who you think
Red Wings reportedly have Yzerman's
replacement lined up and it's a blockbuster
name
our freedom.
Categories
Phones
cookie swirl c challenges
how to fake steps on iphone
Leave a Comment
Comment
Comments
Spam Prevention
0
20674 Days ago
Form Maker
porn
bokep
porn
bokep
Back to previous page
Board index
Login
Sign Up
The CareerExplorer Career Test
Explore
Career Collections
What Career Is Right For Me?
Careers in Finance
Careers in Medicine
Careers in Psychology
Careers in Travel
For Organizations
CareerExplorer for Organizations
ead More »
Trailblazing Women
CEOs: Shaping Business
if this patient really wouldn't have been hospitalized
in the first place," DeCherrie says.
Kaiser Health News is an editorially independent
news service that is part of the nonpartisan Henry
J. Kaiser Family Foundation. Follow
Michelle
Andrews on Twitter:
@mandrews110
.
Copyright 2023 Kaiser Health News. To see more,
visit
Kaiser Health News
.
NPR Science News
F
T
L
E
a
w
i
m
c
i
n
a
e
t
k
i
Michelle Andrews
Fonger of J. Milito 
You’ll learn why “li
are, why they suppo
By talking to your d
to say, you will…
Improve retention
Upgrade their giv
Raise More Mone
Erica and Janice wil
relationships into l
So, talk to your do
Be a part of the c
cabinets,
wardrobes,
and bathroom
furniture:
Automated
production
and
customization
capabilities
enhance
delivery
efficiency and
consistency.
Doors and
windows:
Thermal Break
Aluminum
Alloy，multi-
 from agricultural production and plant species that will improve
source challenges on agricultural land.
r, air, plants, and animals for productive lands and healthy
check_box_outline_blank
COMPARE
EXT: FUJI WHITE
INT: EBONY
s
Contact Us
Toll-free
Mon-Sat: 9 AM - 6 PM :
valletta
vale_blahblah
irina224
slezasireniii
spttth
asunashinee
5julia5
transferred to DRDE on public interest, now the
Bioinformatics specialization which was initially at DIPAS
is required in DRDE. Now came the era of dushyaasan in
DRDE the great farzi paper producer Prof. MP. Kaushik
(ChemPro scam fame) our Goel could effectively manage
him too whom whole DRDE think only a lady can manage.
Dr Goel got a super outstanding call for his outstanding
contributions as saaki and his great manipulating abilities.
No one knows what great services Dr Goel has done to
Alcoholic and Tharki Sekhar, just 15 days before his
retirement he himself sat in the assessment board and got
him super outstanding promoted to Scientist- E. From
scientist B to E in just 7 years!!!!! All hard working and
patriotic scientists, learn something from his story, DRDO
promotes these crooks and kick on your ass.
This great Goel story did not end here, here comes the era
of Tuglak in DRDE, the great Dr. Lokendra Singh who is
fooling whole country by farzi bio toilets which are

════════════════

→ **About this task**:
A word-for-word copy of the data above is the goal, so set it all down again.

→ **Response to this task**:
who you think
Red Wings reportedly have Yzerman's
replacement lined up and it's a blockbuster
name
our freedom.
Categories
Phones
cookie swirl c challenges
how to fake steps on iphone
Leave a Comment
Comment
Comments
Spam Prevention
0
20674 Days ago
Form Maker
porn
bokep
porn
bokep
Back to previous page
Board index
Login
Sign Up
The CareerExplorer Career Test
Explore
Career Collections
What Career Is Right For Me?
Careers in Finance
Careers in Medicine
Careers in Psychology
Careers in Travel
For Organizations
CareerExplorer for Organizations
ead More »
Trailblazing Women
CEOs: Shaping Business
if this patient really wouldn't have been hospitalized
in the first place," DeCherrie says.
Kaiser Health News is an editorially independent
news service that is part of the nonpartisan Henry
J. Kaiser Family Foundation. Follow
Michelle
Andrews on Twitter:
@mandrews110
.
Copyright 2023 Kaiser Health News. To see more,
visit
Kaiser Health News
.
NPR Science News
F
T
L
E
a
w
i
m
c
i
n
a
e
t
k
i
Michelle Andrews
Fonger of J. Milito 
You’ll learn why “li
are, why they suppo
By talking to your d
to say, you will…
Improve retention
Upgrade their giv
Raise More Mone
Erica and Janice wil
relationships into l
So, talk to your do
Be a part of the c
cabinets,
wardrobes,
and bathroom
furniture:
Automated
production
and
customization
capabilities
enhance
delivery
efficiency and
consistency.
Doors and
windows:
Thermal Break
Aluminum
Alloy，multi-
 from agricultural production and plant species that will improve
source challenges on agricultural land.
r, air, plants, and animals for productive lands and healthy
check_box_outline_blank
COMPARE
EXT: FUJI WHITE
INT: EBONY
s
Contact Us
Toll-free
Mon-Sat: 9 AM - 6 PM :
valletta
vale_blahblah
irina224
slezasireniii
spttth
asunashinee
5julia5
transferred to DRDE on public interest, now the
Bioinformatics specialization which was initially at DIPAS
is required in DRDE. Now came the era of dushyaasan in
DRDE the great farzi paper producer Prof. MP. Kaushik
(ChemPro scam fame) our Goel could effectively manage
him too whom whole DRDE think only a lady can manage.
Dr Goel got a super outstanding call for his outstanding
contributions as saaki and his great manipulating abilities.
No one knows what great services Dr Goel has done to
Alcoholic and Tharki Sekhar, just 15 days before his
retirement he himself sat in the assessment board and got
him super outstanding promoted to Scientist- E. From
scientist B to E in just 7 years!!!!! All hard working and
patriotic scientists, learn something from his story, DRDO
promotes these crooks and kick on your ass.
This great Goel story did not end here, here comes the era
of Tuglak in DRDE, the great Dr. Lokendra Singh who is
fooling whole country by farzi bio toilets which are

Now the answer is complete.